Michael Eudenbach creates images with an eye for the unique point of view which convey a sense of being there in the moment. From the deck of a sailboat during a tropical storm, to a peaceful jet flight above the clouds, Michael captures the essence of a memorable moment in time. He shoots for the stock photo Agency Aurora Photos, as well as various advertising and magazine clients.
How/why I got started in Photography?:
I grew up with a darkroom in the basement and lots of cool cameras to play with. I would take pictures at school and of my dog and of the squirrels in my neighborhood.
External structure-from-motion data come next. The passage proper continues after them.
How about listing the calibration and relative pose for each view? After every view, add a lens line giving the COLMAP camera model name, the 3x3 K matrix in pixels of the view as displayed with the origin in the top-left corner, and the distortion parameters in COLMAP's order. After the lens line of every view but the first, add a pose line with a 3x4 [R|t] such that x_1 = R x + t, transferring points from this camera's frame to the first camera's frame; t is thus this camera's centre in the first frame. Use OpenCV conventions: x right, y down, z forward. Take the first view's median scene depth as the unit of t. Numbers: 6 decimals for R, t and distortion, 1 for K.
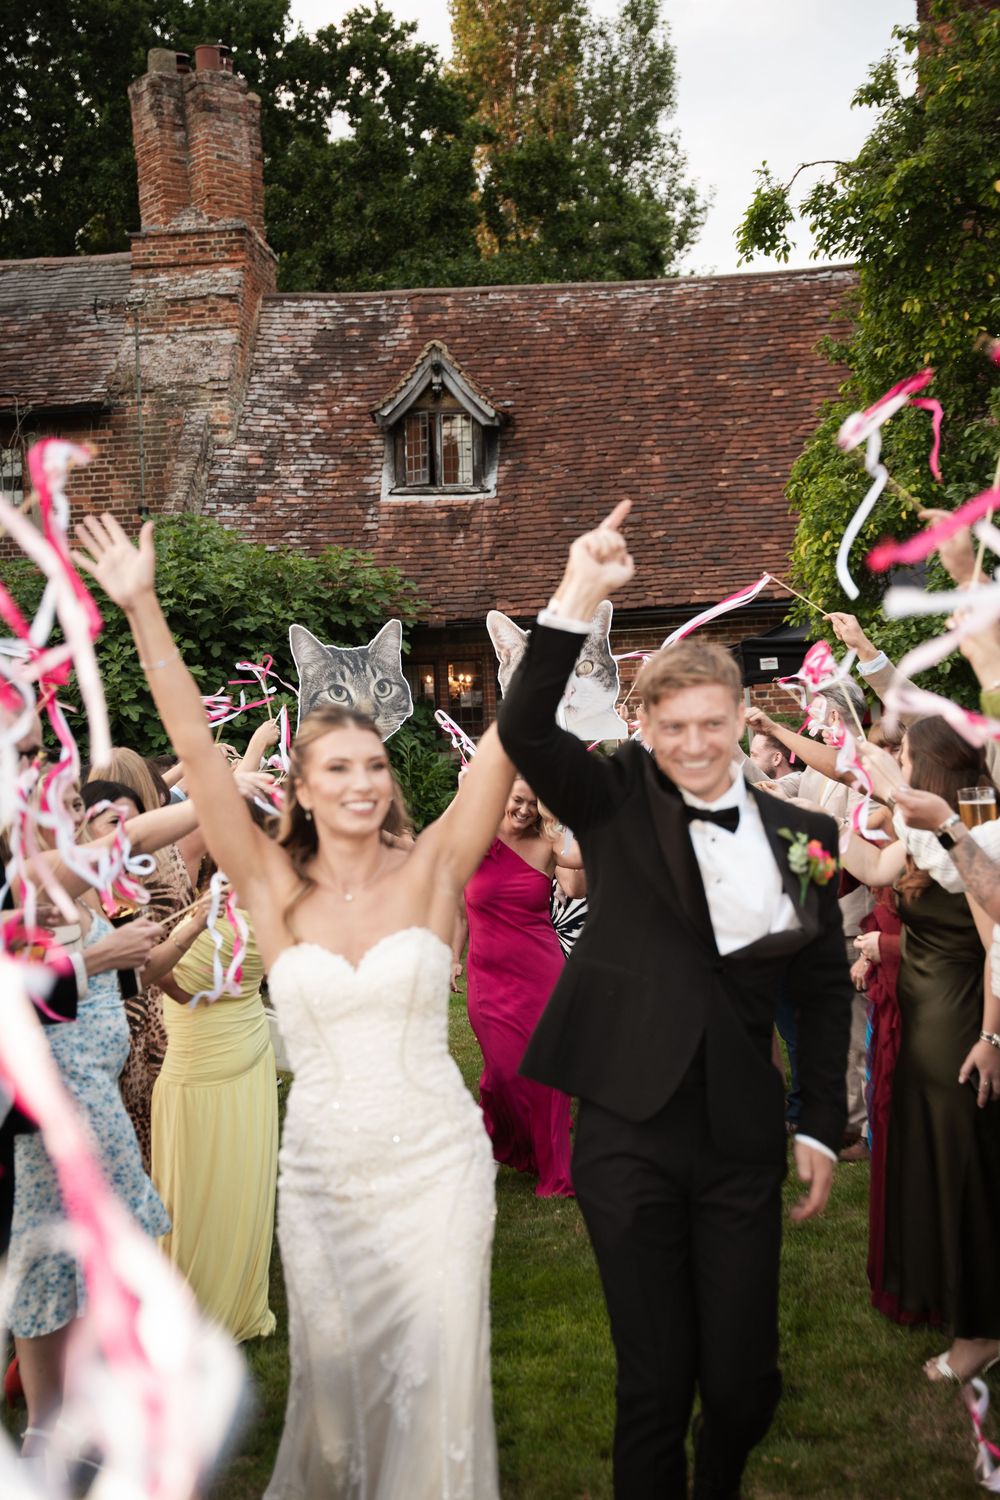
lens RADIAL K [[1881.2, 0, 499.8], [0, 1881.2, 744.0], [0, 0, 1]] dist [0.213758, 0.000000]
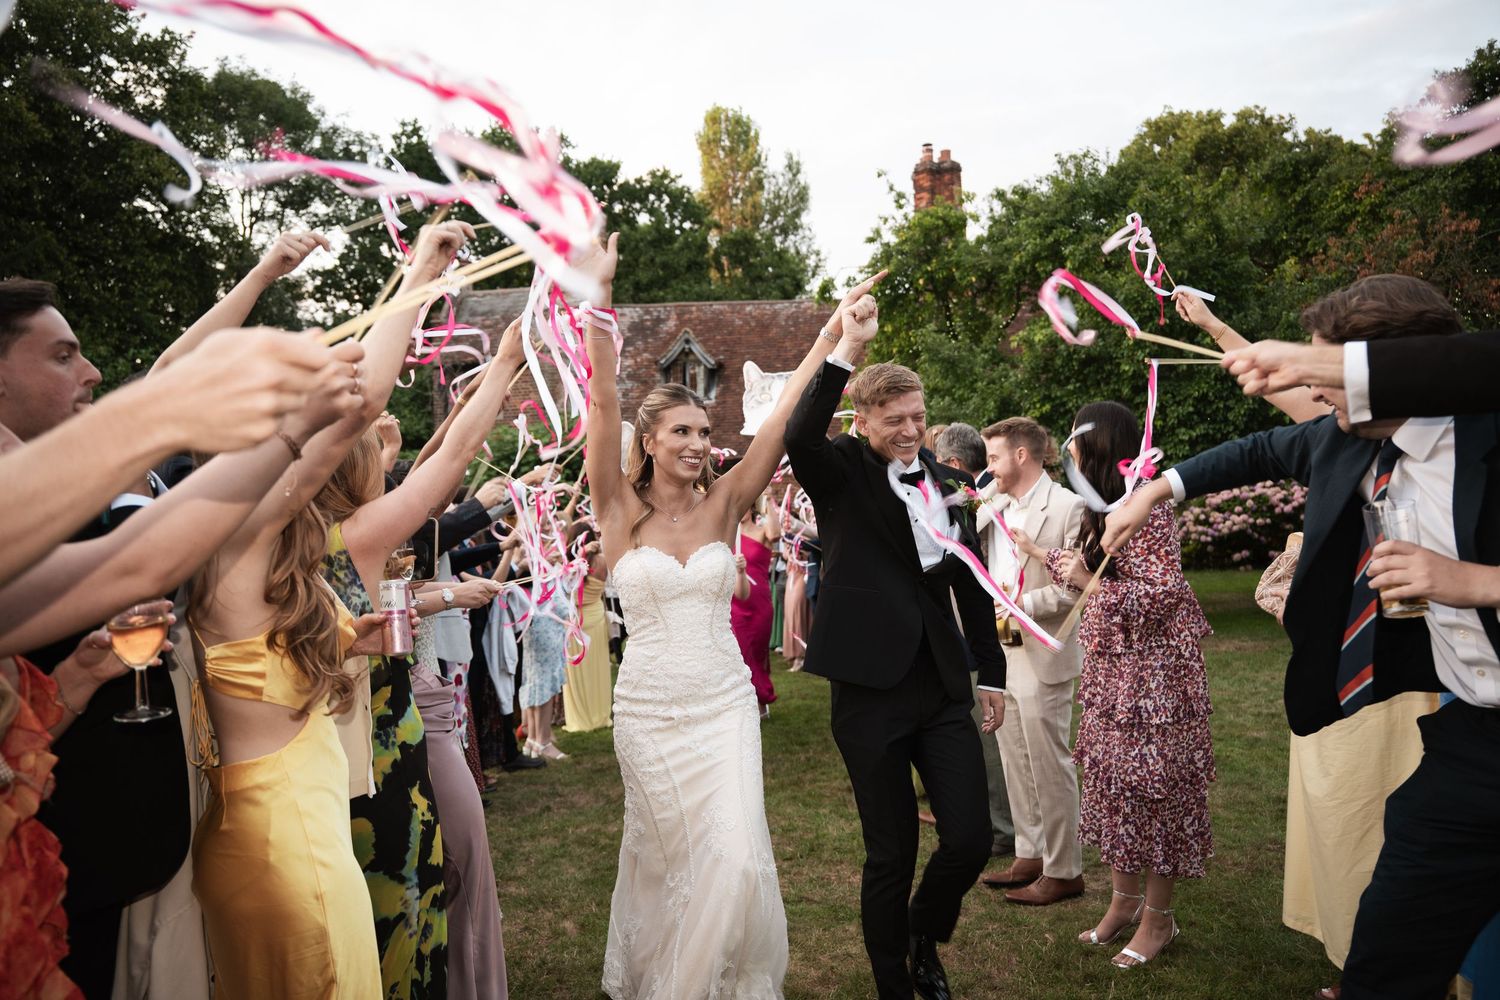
lens RADIAL K [[1016.6, 0, 746.6], [0, 1016.6, 503.2], [0, 0, 1]] dist [-0.084566, 0.025600]
pose [[0.999746, 0.008627, 0.020836, 0.009619], [-0.008101, 0.999650, -0.025181, 0.007028], [-0.021046, 0.025006, 0.999466, -0.102139]]
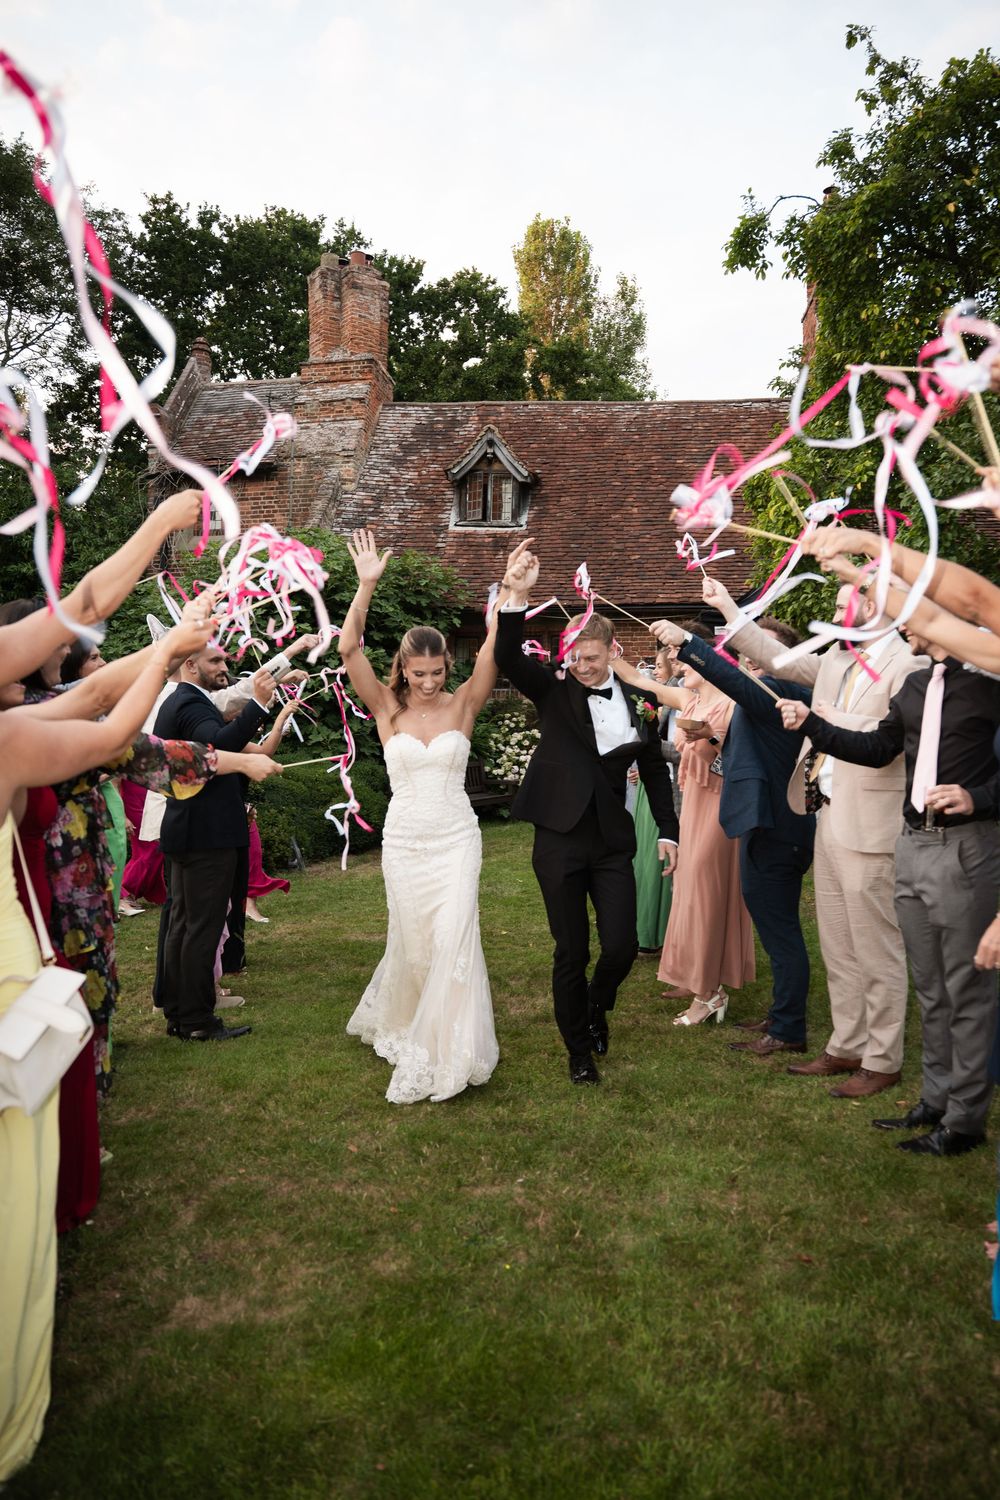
lens RADIAL K [[1016.6, 0, 500.6], [0, 1016.6, 749.7], [0, 0, 1]] dist [-0.084566, 0.025600]
pose [[0.998510, 0.046243, -0.028957, 0.008064], [-0.045313, 0.998461, 0.031975, 0.015784], [0.030391, -0.030615, 0.999069, 0.181337]]
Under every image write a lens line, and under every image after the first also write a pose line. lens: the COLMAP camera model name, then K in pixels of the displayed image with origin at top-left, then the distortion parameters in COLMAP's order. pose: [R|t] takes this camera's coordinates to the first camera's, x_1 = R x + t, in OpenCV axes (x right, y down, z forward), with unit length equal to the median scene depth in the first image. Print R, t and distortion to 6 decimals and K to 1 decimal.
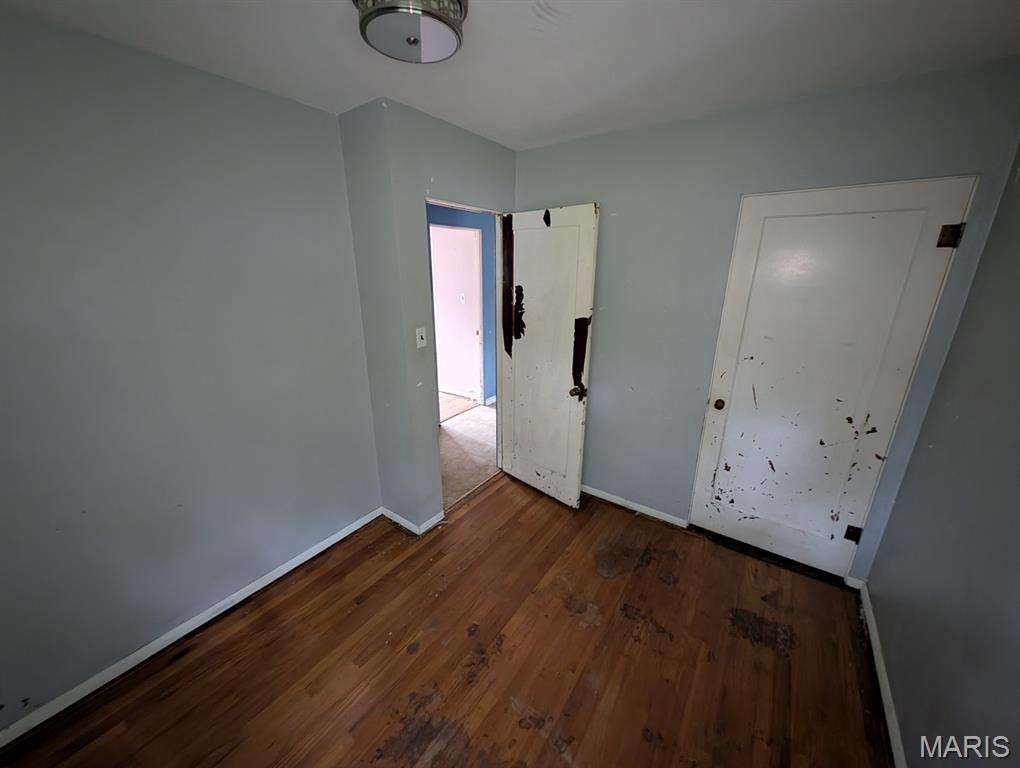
lens RADIAL K [[382.6, 0, 509.7], [0, 382.6, 382.0], [0, 0, 1]] dist [0.008749, -0.002407]
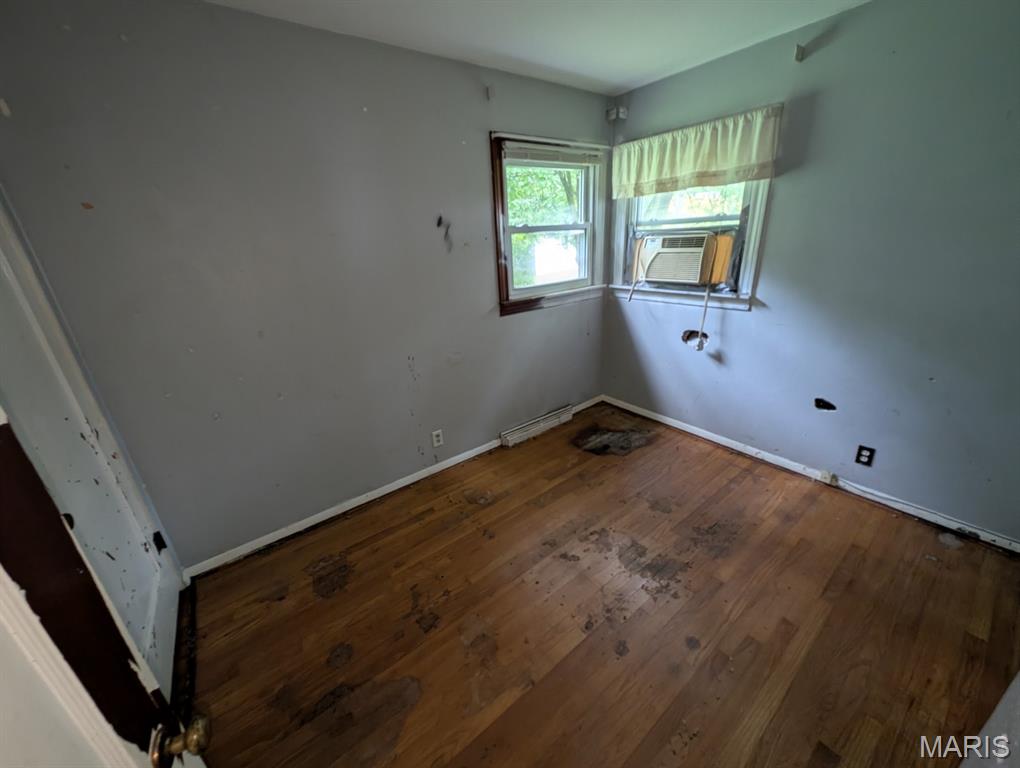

It was during a college year abroad when I really became interested in photography and then while crewing aboard sailing yachts all over the world, I always had a camera ready to shoot with close by.
Why I use DxO Optics Pro:
I shoot with primarily wide and fisheye lenses in constantly changing lighting situations, leaving me with RAW files which can be tricky to work with. DxO Optics Pro guides me through each stage of processing so I can see before and after effects of each module. Several images in my portfolio would simply not be usable without the highlight restoration, and the fisheye lens distortion corrections are simply amazing.
What specific tip(s) would you give another photographer for using DxO Optics Pro to help them get the most out of their pictures?
I would suggest running seemingly underexposed, or blown out, or noisy or very distorted images through DxO Optics Pro and see just how much math it’s doing for the images. The fact that each lens has certain characteristics at each focal length and that DxO Optics pro has all that information to work with at your fingertips, is amazing. It’s an extension of the whole digital image process that any smart photographer would take advantage of.